::: Raw data

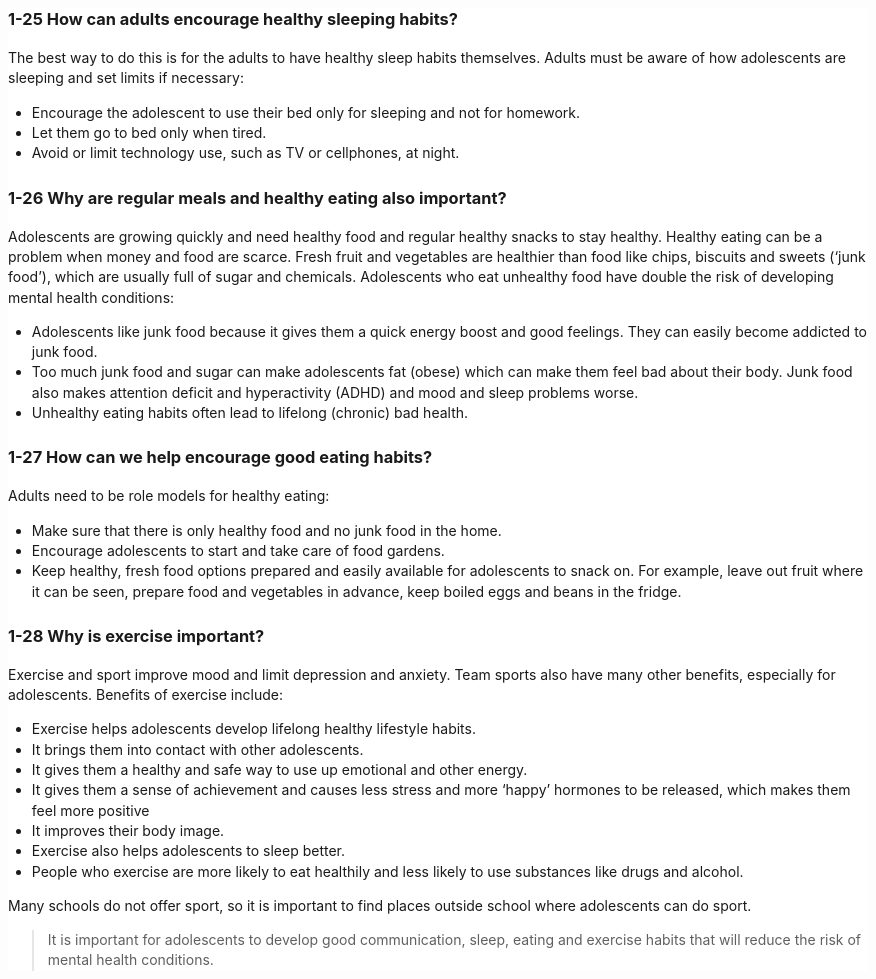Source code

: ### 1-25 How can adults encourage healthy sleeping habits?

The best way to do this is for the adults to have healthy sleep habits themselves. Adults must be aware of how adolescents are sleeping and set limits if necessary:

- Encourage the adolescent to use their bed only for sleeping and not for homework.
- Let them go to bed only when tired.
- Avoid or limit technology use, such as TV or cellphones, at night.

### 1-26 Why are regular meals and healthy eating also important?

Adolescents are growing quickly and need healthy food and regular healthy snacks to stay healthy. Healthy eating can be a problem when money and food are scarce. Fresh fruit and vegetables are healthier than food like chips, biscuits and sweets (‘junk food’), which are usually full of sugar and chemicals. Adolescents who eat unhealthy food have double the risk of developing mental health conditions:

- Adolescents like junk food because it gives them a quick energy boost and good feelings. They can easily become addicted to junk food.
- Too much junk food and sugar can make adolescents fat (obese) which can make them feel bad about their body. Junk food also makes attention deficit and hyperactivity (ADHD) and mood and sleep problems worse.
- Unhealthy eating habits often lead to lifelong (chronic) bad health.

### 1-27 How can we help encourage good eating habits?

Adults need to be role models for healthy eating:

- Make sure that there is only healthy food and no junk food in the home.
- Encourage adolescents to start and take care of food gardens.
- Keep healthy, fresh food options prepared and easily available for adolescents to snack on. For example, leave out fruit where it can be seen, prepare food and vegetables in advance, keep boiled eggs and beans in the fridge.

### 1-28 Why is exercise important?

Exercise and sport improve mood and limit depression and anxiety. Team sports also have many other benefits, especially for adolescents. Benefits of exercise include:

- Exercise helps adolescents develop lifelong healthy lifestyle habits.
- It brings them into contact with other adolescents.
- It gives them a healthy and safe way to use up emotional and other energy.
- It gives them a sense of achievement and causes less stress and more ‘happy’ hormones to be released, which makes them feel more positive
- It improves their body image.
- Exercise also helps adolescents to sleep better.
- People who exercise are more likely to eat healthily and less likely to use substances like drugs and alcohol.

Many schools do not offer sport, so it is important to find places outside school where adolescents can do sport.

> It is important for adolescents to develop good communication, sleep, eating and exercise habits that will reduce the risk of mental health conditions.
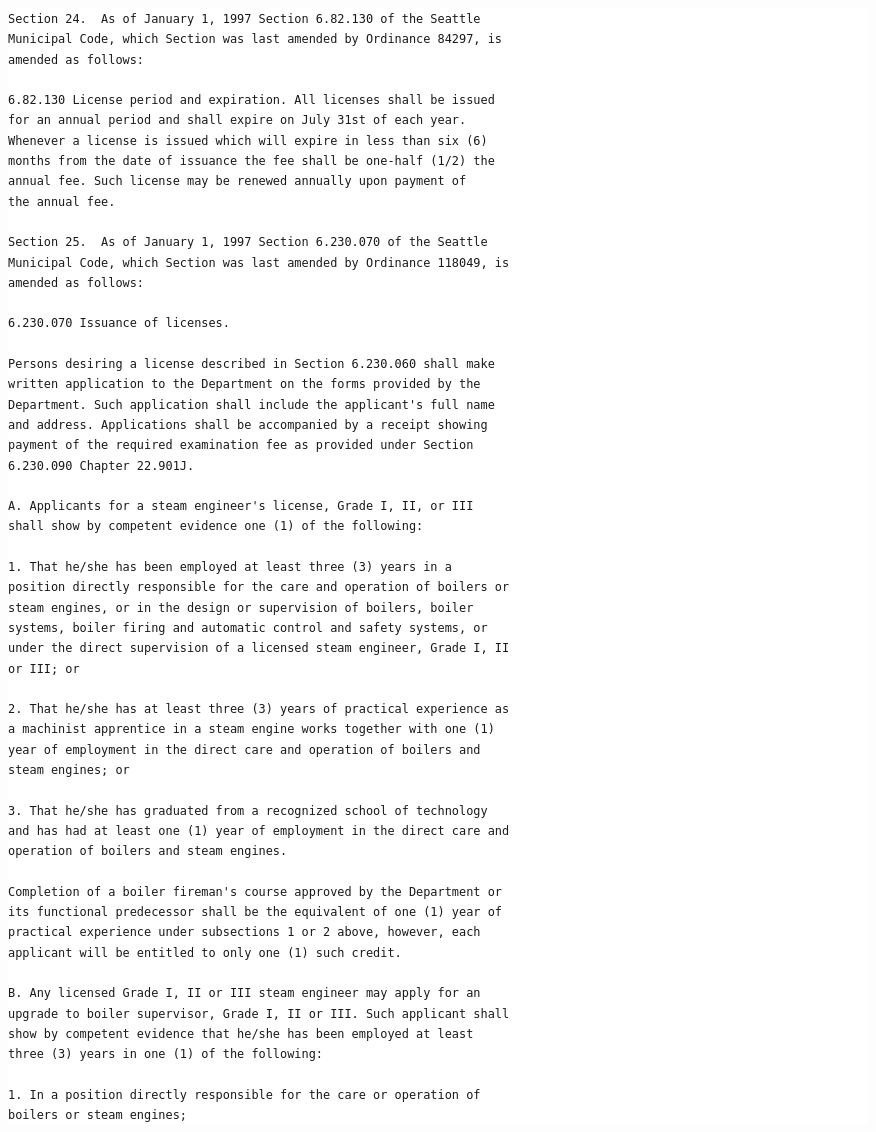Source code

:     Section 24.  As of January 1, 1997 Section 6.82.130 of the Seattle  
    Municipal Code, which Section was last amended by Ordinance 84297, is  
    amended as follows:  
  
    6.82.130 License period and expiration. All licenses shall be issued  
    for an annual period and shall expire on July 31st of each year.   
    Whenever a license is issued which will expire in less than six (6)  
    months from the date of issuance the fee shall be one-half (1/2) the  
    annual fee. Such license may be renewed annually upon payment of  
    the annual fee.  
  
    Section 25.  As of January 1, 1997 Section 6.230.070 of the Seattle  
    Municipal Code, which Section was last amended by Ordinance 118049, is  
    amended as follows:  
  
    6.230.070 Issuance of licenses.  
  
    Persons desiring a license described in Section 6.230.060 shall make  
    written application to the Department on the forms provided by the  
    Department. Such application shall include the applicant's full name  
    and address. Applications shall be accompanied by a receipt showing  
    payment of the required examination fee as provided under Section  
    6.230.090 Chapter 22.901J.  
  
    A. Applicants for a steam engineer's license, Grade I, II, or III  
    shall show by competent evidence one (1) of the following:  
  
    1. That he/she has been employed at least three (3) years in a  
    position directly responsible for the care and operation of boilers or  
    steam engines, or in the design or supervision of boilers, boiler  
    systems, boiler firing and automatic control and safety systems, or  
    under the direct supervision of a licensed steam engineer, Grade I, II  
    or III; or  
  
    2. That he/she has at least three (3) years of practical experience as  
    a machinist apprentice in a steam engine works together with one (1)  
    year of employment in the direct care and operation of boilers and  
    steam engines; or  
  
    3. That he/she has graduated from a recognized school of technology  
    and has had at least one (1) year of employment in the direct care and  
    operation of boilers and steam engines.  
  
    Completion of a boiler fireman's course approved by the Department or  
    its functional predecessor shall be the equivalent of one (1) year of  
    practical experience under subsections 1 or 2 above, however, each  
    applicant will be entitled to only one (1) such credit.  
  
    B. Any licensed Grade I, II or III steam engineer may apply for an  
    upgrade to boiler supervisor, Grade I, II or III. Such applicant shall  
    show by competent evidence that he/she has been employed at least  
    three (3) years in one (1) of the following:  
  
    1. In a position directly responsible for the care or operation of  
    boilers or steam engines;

::::::

What this task involves ->
None of the pictures should appear; repeat the records exactly otherwise.

Task solution ->
Source code

: ### 1-25 How can adults encourage healthy sleeping habits?

The best way to do this is for the adults to have healthy sleep habits themselves. Adults must be aware of how adolescents are sleeping and set limits if necessary:

- Encourage the adolescent to use their bed only for sleeping and not for homework.
- Let them go to bed only when tired.
- Avoid or limit technology use, such as TV or cellphones, at night.

### 1-26 Why are regular meals and healthy eating also important?

Adolescents are growing quickly and need healthy food and regular healthy snacks to stay healthy. Healthy eating can be a problem when money and food are scarce. Fresh fruit and vegetables are healthier than food like chips, biscuits and sweets (‘junk food’), which are usually full of sugar and chemicals. Adolescents who eat unhealthy food have double the risk of developing mental health conditions:

- Adolescents like junk food because it gives them a quick energy boost and good feelings. They can easily become addicted to junk food.
- Too much junk food and sugar can make adolescents fat (obese) which can make them feel bad about their body. Junk food also makes attention deficit and hyperactivity (ADHD) and mood and sleep problems worse.
- Unhealthy eating habits often lead to lifelong (chronic) bad health.

### 1-27 How can we help encourage good eating habits?

Adults need to be role models for healthy eating:

- Make sure that there is only healthy food and no junk food in the home.
- Encourage adolescents to start and take care of food gardens.
- Keep healthy, fresh food options prepared and easily available for adolescents to snack on. For example, leave out fruit where it can be seen, prepare food and vegetables in advance, keep boiled eggs and beans in the fridge.

### 1-28 Why is exercise important?

Exercise and sport improve mood and limit depression and anxiety. Team sports also have many other benefits, especially for adolescents. Benefits of exercise include:

- Exercise helps adolescents develop lifelong healthy lifestyle habits.
- It brings them into contact with other adolescents.
- It gives them a healthy and safe way to use up emotional and other energy.
- It gives them a sense of achievement and causes less stress and more ‘happy’ hormones to be released, which makes them feel more positive
- It improves their body image.
- Exercise also helps adolescents to sleep better.
- People who exercise are more likely to eat healthily and less likely to use substances like drugs and alcohol.

Many schools do not offer sport, so it is important to find places outside school where adolescents can do sport.

> It is important for adolescents to develop good communication, sleep, eating and exercise habits that will reduce the risk of mental health conditions.
Source code

:     Section 24.  As of January 1, 1997 Section 6.82.130 of the Seattle  
    Municipal Code, which Section was last amended by Ordinance 84297, is  
    amended as follows:  
  
    6.82.130 License period and expiration. All licenses shall be issued  
    for an annual period and shall expire on July 31st of each year.   
    Whenever a license is issued which will expire in less than six (6)  
    months from the date of issuance the fee shall be one-half (1/2) the  
    annual fee. Such license may be renewed annually upon payment of  
    the annual fee.  
  
    Section 25.  As of January 1, 1997 Section 6.230.070 of the Seattle  
    Municipal Code, which Section was last amended by Ordinance 118049, is  
    amended as follows:  
  
    6.230.070 Issuance of licenses.  
  
    Persons desiring a license described in Section 6.230.060 shall make  
    written application to the Department on the forms provided by the  
    Department. Such application shall include the applicant's full name  
    and address. Applications shall be accompanied by a receipt showing  
    payment of the required examination fee as provided under Section  
    6.230.090 Chapter 22.901J.  
  
    A. Applicants for a steam engineer's license, Grade I, II, or III  
    shall show by competent evidence one (1) of the following:  
  
    1. That he/she has been employed at least three (3) years in a  
    position directly responsible for the care and operation of boilers or  
    steam engines, or in the design or supervision of boilers, boiler  
    systems, boiler firing and automatic control and safety systems, or  
    under the direct supervision of a licensed steam engineer, Grade I, II  
    or III; or  
  
    2. That he/she has at least three (3) years of practical experience as  
    a machinist apprentice in a steam engine works together with one (1)  
    year of employment in the direct care and operation of boilers and  
    steam engines; or  
  
    3. That he/she has graduated from a recognized school of technology  
    and has had at least one (1) year of employment in the direct care and  
    operation of boilers and steam engines.  
  
    Completion of a boiler fireman's course approved by the Department or  
    its functional predecessor shall be the equivalent of one (1) year of  
    practical experience under subsections 1 or 2 above, however, each  
    applicant will be entitled to only one (1) such credit.  
  
    B. Any licensed Grade I, II or III steam engineer may apply for an  
    upgrade to boiler supervisor, Grade I, II or III. Such applicant shall  
    show by competent evidence that he/she has been employed at least  
    three (3) years in one (1) of the following:  
  
    1. In a position directly responsible for the care or operation of  
    boilers or steam engines;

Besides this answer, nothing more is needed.